Question

If A=\(\begin{bmatrix} 2&3 \\ -1&1\end{bmatrix}\)and \(A^2-3A+kI = 0\) then the value of k is:

• A. -5
• B. 3
• C. 5
• D. -3

Answer 1

The Correct Option is C

To find the value of \( k \), we start with the given equation \( A^2 - 3A + kI = 0 \). First, calculate \( A^2 \):
Let \( A = \begin{bmatrix} 2 & 3 \\ -1 & 1 \end{bmatrix} \).
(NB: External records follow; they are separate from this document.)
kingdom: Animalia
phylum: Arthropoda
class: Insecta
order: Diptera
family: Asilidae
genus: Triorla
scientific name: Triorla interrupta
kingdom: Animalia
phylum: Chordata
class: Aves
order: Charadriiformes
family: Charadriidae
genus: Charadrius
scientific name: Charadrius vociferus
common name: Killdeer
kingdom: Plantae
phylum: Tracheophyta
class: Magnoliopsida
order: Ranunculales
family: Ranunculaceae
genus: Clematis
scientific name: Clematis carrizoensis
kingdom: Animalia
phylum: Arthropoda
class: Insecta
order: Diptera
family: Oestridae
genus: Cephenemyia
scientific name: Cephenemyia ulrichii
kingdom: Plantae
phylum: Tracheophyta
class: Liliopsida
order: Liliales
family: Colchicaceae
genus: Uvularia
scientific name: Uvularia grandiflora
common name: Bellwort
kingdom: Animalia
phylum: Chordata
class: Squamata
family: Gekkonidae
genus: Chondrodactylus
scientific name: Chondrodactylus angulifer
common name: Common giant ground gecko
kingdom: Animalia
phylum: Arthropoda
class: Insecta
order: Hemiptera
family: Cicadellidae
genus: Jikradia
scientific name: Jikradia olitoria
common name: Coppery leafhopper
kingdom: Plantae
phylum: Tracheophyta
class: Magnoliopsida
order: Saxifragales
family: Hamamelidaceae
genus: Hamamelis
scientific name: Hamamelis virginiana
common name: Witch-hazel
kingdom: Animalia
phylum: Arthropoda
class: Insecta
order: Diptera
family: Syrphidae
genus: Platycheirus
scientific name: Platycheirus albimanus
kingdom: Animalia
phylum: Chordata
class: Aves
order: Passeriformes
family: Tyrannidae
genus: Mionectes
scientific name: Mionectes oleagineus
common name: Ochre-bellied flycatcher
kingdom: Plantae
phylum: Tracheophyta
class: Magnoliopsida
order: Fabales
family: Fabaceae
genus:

The product \( A^2 = A \times A \) is calculated as follows:
\(\begin{bmatrix} 2 & 3 \\ -1 & 1 \end{bmatrix} \times \begin{bmatrix} 2 & 3 \\ -1 & 1 \end{bmatrix} = \begin{bmatrix} (2 \times 2 + 3 \times -1) & (2 \times 3 + 3 \times 1) \\ (-1 \times 2 + 1 \times -1) & (-1 \times 3 + 1 \times 1) \end{bmatrix} \)
\(= \begin{bmatrix} (4 - 3) & (6 + 3) \\ (-2 - 1) & (-3 + 1) \end{bmatrix} = \begin{bmatrix} 1 & 9 \\ -3 & -2 \end{bmatrix} \)
Next, substitute \( A^2 \) into the equation: \( \begin{bmatrix} 1 & 9 \\ -3 & -2 \end{bmatrix} - 3 \begin{bmatrix} 2 & 3 \\ -1 & 1 \end{bmatrix} + k \begin{bmatrix} 1 & 0 \\ 0 & 1 \end{bmatrix} = \begin{bmatrix} 0 & 0 \\ 0 & 0 \end{bmatrix} \).
Calculate \( 3A \):
\(3 \begin{bmatrix} 2 & 3 \\ -1 & 1 \end{bmatrix} = \begin{bmatrix} 6 & 9 \\ -3 & 3 \end{bmatrix} \).
Substitute and simplify:
\(\begin{bmatrix} 1 & 9 \\ -3 & -2 \end{bmatrix} - \begin{bmatrix} 6 & 9 \\ -3 & 3 \end{bmatrix} + \begin{bmatrix} k & 0 \\ 0 & k \end{bmatrix} = \begin{bmatrix} 0 & 0 \\ 0 & 0 \end{bmatrix} \)
\(= \begin{bmatrix} 1-6+k & 9-9 \\ -3+3 & -2-3+k \end{bmatrix} = \begin{bmatrix} k-5 & 0 \\ 0 & k-5 \end{bmatrix} = \begin{bmatrix} 0 & 0 \\ 0 & 0 \end{bmatrix} \).
This results in \( k-5 = 0 \), thus \( k = 5 \). Therefore, the value of \( k \) is 5.